Directions ::
Whenever a line below holds the word "rounded", copy that line.
** Excerpted data follows **
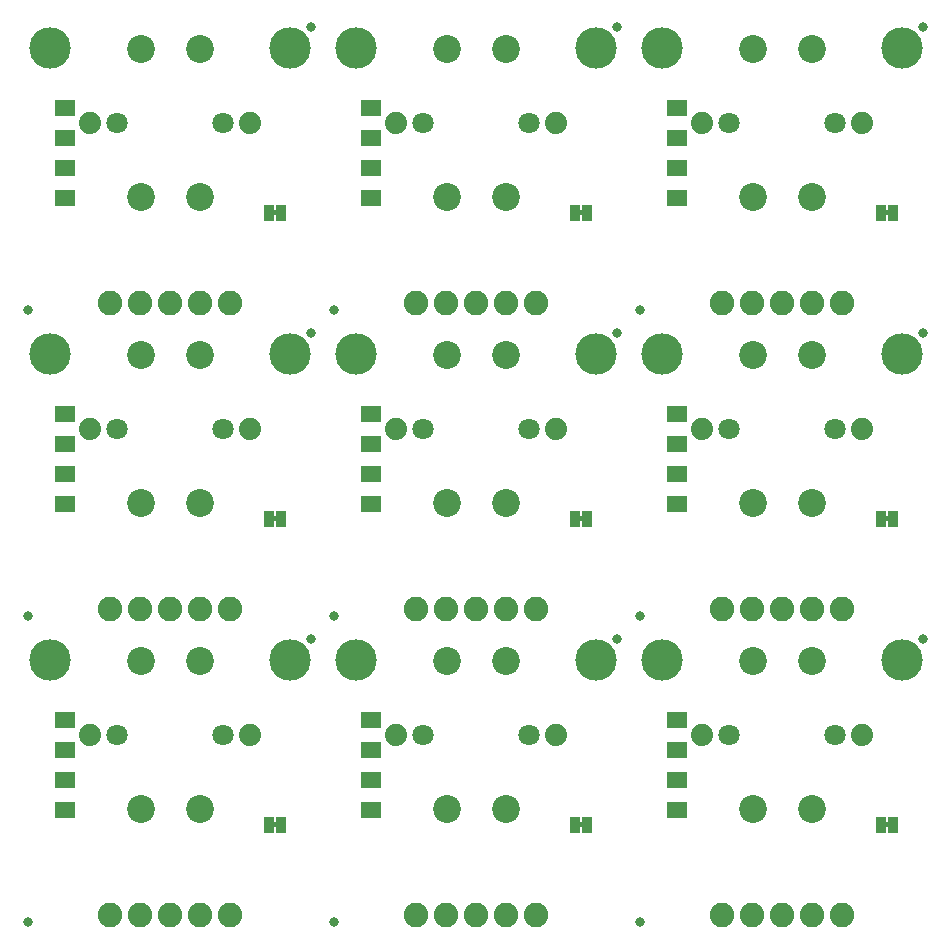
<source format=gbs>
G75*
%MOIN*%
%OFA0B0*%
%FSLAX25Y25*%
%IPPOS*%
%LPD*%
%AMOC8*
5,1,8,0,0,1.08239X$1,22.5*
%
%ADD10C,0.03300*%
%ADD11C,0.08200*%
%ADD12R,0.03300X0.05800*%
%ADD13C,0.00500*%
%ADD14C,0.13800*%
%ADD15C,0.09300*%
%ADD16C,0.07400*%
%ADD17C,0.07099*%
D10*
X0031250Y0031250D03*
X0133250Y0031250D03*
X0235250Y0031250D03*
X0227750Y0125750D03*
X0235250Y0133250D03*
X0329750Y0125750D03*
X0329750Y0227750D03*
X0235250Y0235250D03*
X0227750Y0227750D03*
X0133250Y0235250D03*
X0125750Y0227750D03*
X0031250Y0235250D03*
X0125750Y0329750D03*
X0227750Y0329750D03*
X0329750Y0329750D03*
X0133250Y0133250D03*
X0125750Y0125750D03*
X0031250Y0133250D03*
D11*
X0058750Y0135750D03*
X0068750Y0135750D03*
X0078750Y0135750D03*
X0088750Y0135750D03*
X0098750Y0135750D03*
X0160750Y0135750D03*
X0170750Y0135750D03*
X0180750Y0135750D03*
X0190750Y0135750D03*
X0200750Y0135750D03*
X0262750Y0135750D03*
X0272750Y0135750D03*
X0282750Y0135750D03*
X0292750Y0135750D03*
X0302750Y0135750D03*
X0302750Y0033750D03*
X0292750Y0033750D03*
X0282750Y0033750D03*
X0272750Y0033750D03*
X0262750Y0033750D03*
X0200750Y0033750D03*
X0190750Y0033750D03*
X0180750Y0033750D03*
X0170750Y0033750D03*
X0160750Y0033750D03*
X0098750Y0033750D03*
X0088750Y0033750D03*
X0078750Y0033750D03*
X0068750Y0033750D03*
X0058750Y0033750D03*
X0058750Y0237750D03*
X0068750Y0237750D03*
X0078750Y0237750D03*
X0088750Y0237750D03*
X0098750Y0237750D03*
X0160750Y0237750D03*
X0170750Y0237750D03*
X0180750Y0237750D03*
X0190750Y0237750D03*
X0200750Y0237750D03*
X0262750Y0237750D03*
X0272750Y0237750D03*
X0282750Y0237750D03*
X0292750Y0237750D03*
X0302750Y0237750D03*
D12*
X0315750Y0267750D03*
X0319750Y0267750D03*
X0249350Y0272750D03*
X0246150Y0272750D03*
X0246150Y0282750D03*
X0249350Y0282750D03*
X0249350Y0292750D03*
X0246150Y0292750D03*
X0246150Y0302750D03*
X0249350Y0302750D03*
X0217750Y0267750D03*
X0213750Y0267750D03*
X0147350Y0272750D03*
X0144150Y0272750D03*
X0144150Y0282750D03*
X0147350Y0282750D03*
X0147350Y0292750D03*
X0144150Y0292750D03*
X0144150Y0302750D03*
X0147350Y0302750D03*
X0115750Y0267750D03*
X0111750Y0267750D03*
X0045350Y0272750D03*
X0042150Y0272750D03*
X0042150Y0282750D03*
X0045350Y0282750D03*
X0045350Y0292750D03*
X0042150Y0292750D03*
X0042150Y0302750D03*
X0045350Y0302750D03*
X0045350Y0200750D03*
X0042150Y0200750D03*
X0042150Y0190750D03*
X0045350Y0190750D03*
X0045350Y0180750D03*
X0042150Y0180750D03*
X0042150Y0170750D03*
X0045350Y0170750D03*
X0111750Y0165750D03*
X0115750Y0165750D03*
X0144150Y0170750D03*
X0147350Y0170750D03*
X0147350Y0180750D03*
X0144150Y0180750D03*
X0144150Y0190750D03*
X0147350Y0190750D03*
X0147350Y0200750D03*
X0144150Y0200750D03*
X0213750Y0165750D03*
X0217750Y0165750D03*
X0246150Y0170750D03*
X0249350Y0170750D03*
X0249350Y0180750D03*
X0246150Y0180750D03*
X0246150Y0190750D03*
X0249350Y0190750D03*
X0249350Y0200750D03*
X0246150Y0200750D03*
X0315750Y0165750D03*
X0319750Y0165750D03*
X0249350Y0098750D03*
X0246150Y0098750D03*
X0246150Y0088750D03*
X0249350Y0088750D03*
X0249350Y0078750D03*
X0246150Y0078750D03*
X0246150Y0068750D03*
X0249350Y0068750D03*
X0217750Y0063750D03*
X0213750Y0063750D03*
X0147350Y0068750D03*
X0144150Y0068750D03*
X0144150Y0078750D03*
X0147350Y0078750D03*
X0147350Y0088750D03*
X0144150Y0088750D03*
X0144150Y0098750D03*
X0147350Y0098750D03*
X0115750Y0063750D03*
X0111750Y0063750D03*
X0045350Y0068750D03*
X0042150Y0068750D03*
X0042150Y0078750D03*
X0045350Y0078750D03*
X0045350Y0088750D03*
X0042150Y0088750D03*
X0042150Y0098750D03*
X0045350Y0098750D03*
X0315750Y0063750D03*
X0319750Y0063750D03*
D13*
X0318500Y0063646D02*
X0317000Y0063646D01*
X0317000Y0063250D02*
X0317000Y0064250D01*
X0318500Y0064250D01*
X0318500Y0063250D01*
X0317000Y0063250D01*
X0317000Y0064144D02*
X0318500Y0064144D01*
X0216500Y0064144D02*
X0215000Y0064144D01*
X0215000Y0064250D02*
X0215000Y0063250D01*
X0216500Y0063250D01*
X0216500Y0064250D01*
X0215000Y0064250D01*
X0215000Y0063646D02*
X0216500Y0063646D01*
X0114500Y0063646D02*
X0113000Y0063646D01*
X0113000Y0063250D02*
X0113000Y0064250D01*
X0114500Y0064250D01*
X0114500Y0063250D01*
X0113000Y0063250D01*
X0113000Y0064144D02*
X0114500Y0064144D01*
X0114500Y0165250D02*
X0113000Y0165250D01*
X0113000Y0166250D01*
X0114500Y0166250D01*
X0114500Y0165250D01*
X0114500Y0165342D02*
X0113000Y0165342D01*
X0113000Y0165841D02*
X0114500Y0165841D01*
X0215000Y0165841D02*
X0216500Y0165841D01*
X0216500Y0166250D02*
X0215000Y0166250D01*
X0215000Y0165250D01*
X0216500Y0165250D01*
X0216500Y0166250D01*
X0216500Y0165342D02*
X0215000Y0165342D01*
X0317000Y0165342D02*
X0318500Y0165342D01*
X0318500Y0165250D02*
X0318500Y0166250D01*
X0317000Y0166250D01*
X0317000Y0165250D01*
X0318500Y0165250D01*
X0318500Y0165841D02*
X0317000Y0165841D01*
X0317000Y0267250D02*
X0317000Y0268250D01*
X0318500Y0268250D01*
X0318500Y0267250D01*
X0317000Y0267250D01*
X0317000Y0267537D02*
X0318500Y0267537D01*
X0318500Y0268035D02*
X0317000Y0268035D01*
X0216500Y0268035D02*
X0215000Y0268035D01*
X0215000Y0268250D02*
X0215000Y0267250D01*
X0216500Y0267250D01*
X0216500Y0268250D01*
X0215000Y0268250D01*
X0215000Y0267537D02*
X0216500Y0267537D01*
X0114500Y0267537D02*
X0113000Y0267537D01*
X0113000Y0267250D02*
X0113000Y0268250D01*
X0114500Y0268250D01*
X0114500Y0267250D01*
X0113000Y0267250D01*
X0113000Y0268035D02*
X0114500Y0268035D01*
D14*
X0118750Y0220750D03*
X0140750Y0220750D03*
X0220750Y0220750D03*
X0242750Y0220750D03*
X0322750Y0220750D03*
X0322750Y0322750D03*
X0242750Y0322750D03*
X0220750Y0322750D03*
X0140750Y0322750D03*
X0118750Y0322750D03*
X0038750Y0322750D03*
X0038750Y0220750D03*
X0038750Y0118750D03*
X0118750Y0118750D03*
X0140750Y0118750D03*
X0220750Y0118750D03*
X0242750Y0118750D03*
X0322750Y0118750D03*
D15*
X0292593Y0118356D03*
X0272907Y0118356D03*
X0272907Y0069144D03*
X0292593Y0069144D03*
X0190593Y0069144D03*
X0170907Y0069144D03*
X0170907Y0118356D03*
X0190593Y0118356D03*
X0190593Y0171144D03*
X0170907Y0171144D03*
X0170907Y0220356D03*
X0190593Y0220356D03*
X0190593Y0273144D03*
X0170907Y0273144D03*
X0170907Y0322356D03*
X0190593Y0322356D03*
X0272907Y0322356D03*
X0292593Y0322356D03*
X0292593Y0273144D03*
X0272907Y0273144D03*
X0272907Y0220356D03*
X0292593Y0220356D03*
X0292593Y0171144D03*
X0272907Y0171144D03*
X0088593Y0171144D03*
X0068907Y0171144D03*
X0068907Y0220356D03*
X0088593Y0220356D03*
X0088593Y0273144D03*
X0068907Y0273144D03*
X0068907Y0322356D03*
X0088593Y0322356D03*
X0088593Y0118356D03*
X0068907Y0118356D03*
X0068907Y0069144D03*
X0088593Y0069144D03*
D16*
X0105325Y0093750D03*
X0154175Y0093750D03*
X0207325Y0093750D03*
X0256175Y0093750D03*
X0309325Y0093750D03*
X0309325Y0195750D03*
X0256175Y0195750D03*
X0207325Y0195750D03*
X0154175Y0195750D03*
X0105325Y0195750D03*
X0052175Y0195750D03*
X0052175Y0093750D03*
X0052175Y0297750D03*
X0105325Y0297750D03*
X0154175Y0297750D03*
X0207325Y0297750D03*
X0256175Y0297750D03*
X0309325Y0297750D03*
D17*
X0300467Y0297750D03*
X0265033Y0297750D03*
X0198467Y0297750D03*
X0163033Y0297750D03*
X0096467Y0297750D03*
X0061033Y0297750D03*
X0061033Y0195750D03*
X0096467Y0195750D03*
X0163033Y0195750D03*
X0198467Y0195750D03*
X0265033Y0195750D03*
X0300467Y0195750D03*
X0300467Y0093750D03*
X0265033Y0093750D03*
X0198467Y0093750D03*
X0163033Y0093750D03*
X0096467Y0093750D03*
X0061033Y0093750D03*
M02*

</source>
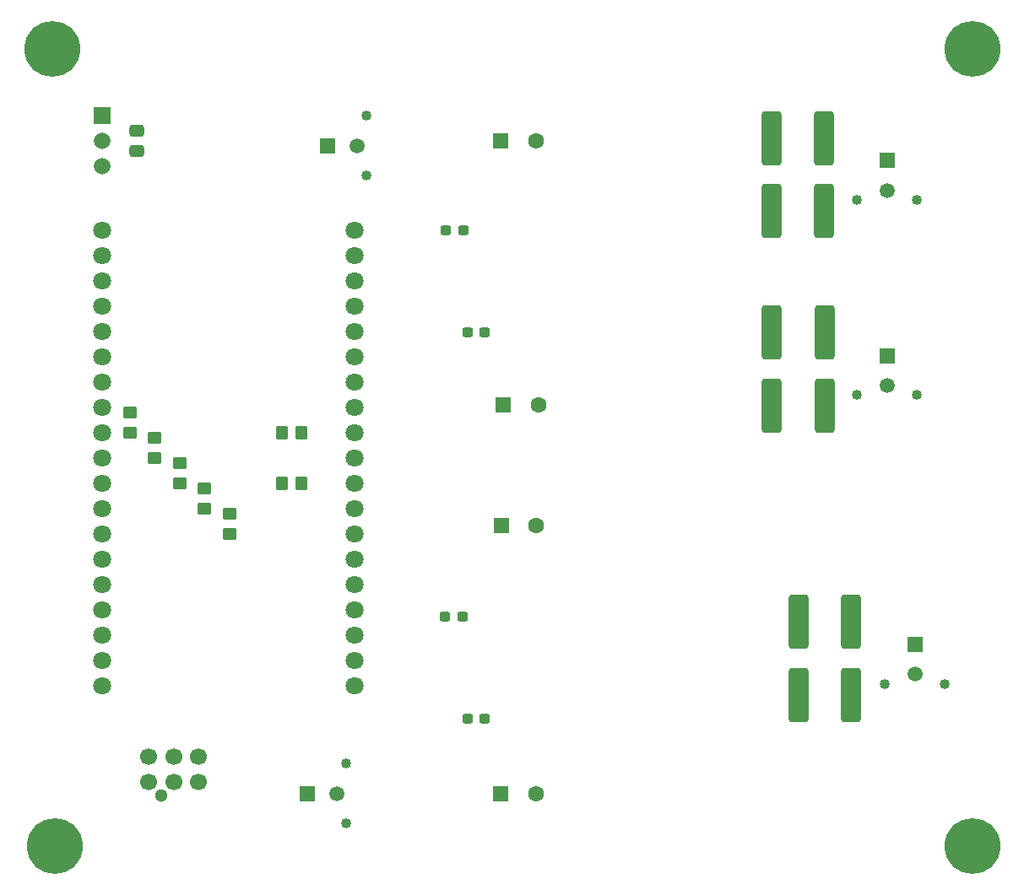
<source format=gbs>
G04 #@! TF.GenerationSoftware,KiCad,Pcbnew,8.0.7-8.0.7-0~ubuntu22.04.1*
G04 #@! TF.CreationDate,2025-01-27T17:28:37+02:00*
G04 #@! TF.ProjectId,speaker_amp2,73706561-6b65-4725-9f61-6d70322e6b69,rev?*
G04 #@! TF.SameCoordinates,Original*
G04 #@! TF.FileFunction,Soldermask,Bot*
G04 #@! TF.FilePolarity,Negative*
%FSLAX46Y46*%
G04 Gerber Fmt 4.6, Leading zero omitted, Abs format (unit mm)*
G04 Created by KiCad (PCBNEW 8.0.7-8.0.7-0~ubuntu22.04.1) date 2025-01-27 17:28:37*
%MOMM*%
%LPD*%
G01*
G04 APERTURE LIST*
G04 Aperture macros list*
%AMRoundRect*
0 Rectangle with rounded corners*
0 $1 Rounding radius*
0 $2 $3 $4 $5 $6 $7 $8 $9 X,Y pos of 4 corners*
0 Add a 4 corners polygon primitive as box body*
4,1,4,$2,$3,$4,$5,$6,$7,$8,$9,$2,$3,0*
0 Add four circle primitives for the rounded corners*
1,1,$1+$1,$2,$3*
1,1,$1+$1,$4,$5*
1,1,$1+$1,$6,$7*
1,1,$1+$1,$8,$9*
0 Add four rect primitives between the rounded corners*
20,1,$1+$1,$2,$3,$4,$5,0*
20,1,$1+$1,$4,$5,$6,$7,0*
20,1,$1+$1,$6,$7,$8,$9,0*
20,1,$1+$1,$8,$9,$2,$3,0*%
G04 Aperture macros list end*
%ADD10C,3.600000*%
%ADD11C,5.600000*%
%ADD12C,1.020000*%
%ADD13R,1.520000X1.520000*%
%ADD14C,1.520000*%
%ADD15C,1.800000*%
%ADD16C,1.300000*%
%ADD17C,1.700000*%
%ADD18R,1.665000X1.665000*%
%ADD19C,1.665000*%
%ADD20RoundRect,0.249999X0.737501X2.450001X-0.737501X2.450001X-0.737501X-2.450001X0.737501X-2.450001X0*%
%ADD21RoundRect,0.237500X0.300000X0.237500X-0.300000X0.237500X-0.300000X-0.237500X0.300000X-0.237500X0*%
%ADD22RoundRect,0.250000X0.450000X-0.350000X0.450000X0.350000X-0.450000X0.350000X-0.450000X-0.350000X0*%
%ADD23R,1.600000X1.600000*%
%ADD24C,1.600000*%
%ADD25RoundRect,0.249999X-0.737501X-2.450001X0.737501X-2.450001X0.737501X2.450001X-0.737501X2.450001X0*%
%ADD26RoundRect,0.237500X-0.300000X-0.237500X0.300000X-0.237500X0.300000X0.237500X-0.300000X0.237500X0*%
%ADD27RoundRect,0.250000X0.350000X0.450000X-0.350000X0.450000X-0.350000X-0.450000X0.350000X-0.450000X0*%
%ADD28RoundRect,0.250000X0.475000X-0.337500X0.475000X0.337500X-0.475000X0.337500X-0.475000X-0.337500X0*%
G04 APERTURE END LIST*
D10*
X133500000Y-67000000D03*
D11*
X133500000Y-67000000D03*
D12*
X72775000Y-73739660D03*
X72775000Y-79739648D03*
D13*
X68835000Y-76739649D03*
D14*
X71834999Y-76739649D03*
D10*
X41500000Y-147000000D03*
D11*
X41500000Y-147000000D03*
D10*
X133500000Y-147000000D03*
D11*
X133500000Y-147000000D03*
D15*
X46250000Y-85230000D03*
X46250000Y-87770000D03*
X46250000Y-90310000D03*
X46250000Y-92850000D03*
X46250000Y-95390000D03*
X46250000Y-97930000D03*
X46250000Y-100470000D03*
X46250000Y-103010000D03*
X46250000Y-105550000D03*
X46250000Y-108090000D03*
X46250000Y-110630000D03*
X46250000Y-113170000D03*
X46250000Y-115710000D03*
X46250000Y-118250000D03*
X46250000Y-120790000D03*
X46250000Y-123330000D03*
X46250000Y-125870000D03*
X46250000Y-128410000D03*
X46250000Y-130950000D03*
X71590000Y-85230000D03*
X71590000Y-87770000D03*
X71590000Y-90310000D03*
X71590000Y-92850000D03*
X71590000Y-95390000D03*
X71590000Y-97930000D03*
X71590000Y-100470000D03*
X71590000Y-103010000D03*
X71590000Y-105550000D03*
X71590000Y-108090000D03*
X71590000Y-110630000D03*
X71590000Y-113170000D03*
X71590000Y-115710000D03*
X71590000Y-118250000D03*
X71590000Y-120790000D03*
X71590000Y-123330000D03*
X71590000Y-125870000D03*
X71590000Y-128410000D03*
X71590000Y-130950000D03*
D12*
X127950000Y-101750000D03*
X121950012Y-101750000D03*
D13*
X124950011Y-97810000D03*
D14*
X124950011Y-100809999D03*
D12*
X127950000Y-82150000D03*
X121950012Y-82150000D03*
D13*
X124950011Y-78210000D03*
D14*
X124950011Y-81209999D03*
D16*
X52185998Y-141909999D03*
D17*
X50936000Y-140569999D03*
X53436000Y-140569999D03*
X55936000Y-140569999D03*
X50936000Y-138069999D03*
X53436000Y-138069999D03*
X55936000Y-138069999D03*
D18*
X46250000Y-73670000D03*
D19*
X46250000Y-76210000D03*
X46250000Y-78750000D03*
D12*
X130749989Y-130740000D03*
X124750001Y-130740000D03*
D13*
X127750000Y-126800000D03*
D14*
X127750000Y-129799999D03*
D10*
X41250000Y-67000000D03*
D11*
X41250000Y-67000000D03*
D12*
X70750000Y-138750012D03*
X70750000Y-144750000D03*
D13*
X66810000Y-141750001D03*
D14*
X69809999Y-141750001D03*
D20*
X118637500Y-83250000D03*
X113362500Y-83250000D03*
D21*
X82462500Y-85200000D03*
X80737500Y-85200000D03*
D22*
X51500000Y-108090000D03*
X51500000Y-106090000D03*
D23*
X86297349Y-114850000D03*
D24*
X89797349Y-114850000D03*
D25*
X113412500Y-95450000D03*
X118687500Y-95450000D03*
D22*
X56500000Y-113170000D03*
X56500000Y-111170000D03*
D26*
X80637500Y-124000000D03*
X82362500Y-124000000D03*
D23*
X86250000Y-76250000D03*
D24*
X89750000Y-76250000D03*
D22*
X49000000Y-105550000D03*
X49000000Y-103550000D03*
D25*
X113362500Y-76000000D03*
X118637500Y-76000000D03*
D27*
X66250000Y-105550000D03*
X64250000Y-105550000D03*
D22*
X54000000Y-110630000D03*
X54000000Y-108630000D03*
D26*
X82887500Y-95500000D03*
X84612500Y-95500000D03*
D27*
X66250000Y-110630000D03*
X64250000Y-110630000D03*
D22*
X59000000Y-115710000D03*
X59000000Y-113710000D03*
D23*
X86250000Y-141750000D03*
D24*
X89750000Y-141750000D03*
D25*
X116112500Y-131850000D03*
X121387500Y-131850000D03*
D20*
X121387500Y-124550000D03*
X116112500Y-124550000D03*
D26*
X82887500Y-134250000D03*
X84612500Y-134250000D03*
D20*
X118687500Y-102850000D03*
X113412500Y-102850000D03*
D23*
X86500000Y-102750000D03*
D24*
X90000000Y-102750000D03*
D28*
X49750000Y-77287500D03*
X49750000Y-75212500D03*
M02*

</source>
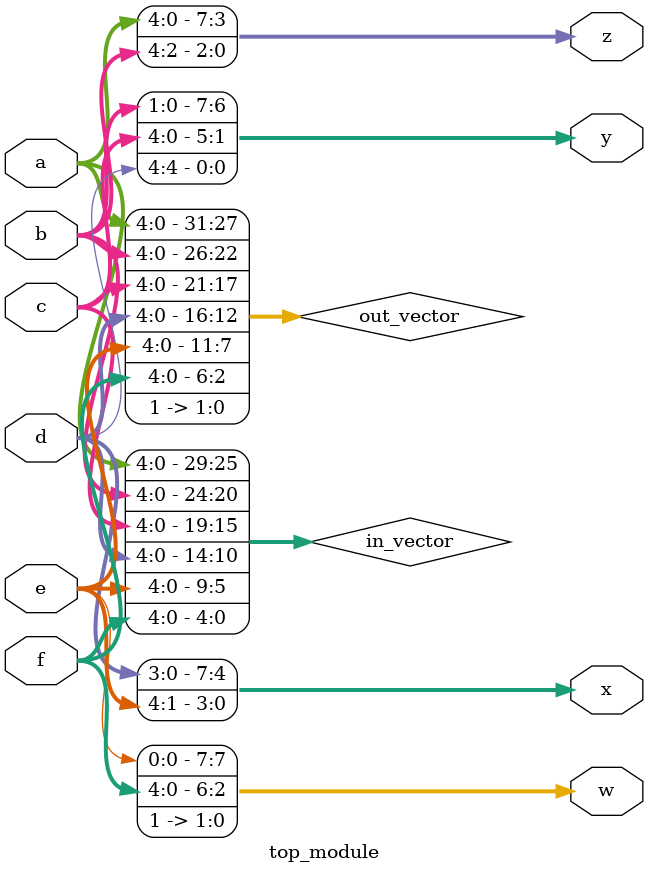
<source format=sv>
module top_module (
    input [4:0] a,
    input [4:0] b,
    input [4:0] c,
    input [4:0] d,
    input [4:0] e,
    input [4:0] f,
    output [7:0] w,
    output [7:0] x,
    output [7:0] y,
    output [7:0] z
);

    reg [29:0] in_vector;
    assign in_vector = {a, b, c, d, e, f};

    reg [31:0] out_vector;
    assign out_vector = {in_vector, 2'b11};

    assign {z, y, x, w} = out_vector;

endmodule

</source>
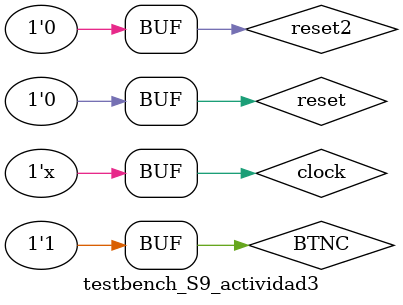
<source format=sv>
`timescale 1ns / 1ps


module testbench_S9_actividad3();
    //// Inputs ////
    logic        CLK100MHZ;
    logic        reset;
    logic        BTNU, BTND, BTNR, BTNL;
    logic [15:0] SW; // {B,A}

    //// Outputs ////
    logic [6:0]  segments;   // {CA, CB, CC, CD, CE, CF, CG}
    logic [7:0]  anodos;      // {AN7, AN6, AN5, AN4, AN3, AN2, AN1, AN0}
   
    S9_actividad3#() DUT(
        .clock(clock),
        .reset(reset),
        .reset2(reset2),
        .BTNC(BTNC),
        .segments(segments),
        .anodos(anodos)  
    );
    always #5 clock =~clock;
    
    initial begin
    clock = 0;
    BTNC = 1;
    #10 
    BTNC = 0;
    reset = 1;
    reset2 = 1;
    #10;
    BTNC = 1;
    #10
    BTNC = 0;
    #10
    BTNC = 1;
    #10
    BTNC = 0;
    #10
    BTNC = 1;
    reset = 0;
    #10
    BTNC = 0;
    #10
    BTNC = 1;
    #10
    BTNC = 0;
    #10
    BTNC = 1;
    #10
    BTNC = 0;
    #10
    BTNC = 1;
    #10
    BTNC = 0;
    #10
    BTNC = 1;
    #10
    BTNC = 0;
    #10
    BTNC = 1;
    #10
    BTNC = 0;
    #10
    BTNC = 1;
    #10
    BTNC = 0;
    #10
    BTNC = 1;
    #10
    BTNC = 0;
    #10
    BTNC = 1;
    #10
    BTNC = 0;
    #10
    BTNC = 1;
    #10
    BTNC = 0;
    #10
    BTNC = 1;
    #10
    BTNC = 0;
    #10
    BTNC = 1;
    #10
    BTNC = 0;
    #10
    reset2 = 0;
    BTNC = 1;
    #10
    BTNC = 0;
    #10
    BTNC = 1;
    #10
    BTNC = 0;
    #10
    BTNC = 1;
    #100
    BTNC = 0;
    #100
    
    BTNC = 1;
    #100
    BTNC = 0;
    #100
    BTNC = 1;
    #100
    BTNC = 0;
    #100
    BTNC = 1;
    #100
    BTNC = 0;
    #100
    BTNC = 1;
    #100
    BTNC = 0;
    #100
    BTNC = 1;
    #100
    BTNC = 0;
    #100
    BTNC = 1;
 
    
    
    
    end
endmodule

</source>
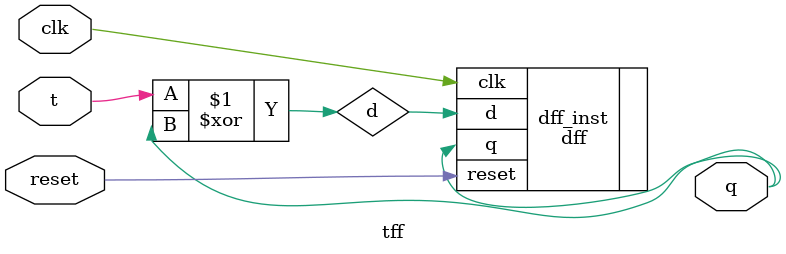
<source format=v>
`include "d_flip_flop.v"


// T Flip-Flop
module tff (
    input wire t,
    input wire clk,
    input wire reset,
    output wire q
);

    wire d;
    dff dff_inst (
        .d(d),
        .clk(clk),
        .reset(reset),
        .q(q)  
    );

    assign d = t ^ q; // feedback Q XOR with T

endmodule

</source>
** End of Excerpted data **
Solution to this problem ::
0 Rectangle with rounded corners*
0 Add four circle primitives for the rounded corners*
0 Add four rect primitives between the rounded corners*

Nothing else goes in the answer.